Do we have the technological know-how to send humans on a one-way trip to Mars? Bas Lansdorp, cofounder and CEO of Mars One, seems to think so. The Dutch entrepreneur and his Mars One team plan on establishing what could be the first human colony on Mars.
"The first humans that are going to Mars are going there to stay," said Lansdorp. "They need to stay in order for this mission to be feasible."
The plan is to send robotic rovers out in 2020 to find the best location for a settlement. Rovers will prepare the location for the arrival of life support units, space suits, and living units, which would land in 2022, with the humans showing up in 2025.
"We plan to have systems operating on Mars for several years before humans arrive," Lansdorp explains. "But it's a mission with plenty of opportunity for delays."
Once everything is set up on Mars, four people — two men and two women — would travel on a compact space station that will hold enough food rations and water for the 7- to 8-month journey to the Red Planet.
There won't be any cool Star Trek–type of technology used for the mission though. Lansdorp is relying on his aerospace partners to come up with simple solutions, using existing technology. "If you're going to Mars, you don't want to bet your life on something that has not been tested for at least a decade," he said.
Powered by solar panels, the life support units will feed oxygen, nitrogen, and argon into the living unit — about 538 square feet of living space — to create a breathable atmosphere for the crew. The living unit will also have an airlock system to ensure the settlement is sealed when the crew leaves to explore the planet.
Space suits — or, in Mars One parlance, "Mars Suits" — are basically the same as the ones used by the Apollo astronauts on the moon. They will be worn by the crew to protect them from the thin atmosphere and the harsh weather, which averages a rather chilly -81 degrees Fahrenheit.
Assuming that the solar panels are successfully supplying the colony with electricity and the life support systems are fully operational, the crew will set up their new home upon arrival.
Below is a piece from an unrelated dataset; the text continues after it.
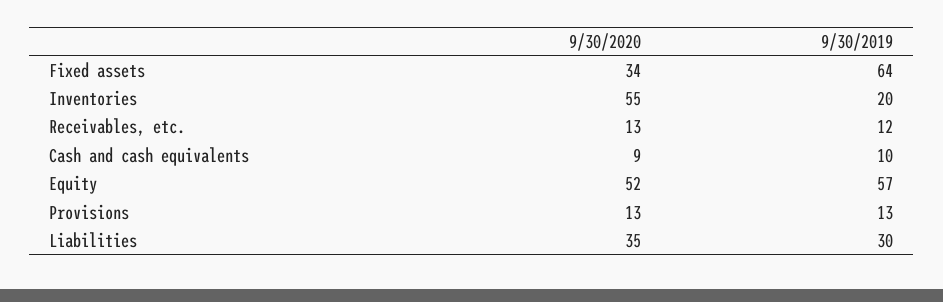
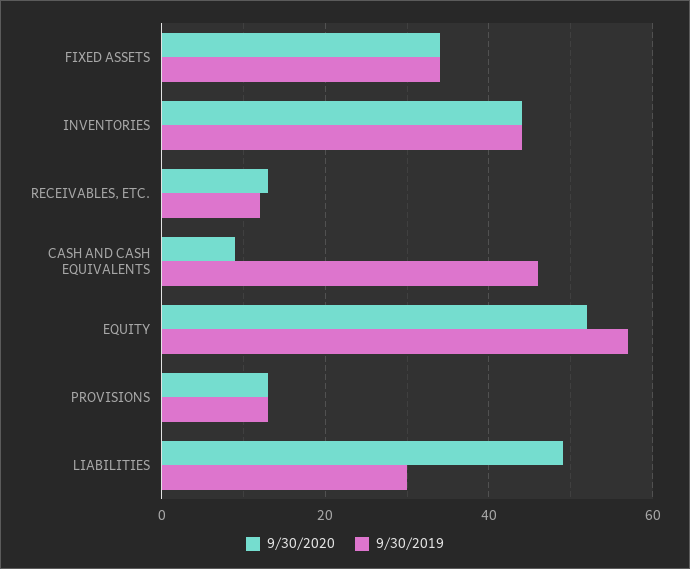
9/30/2019, Fixed assets: 64 -> 35
9/30/2020, Inventories: 55 -> 45
9/30/2019, Inventories: 20 -> 45
9/30/2019, Cash and cash equivalents: 10 -> 45
9/30/2020, Liabilities: 35 -> 50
According to the Mars One website, the settlement will have bedrooms, a living room, showers, a kitchen, and plant production units that will grow their food. The crew's source of water will be extracting water from the planet's soil.
If that sounds farfetched, you're not alone. Engineers at MIT aren't convinced the mission's plan will work.
In a recent report, researchers created an analysis tool that examined the Mars One mission model. They discovered that unless new technology is developed for the mission, the chances for human survival would be slim.
For example, growing crops as the main food supply would produce unsafe levels of oxygen within the colony, eventually causing the humans to suffocate. To avoid this, a system that can remove excess oxygen would have to be implemented, a technology that hasn't been developed for use in space.
"We do have the technology to extract oxygen from the air on earth," explains Sydney Do, a research assistant in the Department of Aeronautics and astronautics at MIT and one of the authors of the study. "But we don't yet have a technology that can do that in space or on Mars, and do it to last a lifetime."
Another problem is how much food the colonists will need to survive. Based on the work and activity levels of astronauts on the International Space Station, Do found that the crew would need to consume about 3,000 calories a day to stay alive on Mars. That's a lot of food to grow in a such limited space.
Do's recommendation is to bring food to Mars rather than bring supplies to grow and maintain it, especially if Mars One plans on sending more colonists in 2026.
"They would need more land to grow more food," he said. "Expansion would require more infrastructure and more water."
Accessing enough water could also be a challenge. Extracting water from the planet's soil by "baking" it could be used on Mars, according to the report, but such a device has not been developed to the scale required to sustain a human colony.
"We're all supporters of Mars exploration and colonization. However we are intimately familiar with challenges and risks of doing something like this," said Do.
A roundtrip mission seems more feasible to Do. "There would be less risk, and more opportunity to thoroughly test the technology on the planet prior to longer missions," he said.
But Lansdorp disagrees.
"A return mission is so immensely complex, it's almost impossible," he said.
He argues that successfully launching rockets from Earth already requires a huge number of highly skilled engineers, so how can that work on different planet with only four crew members?
Despite the report's findings, Lansdorp is confident about the mission's plan.
"We've discussed the MIT report, and most of it we already knew, but our suppliers are taking it into account," he said. "We know that landing on Mars isn't going to be easy."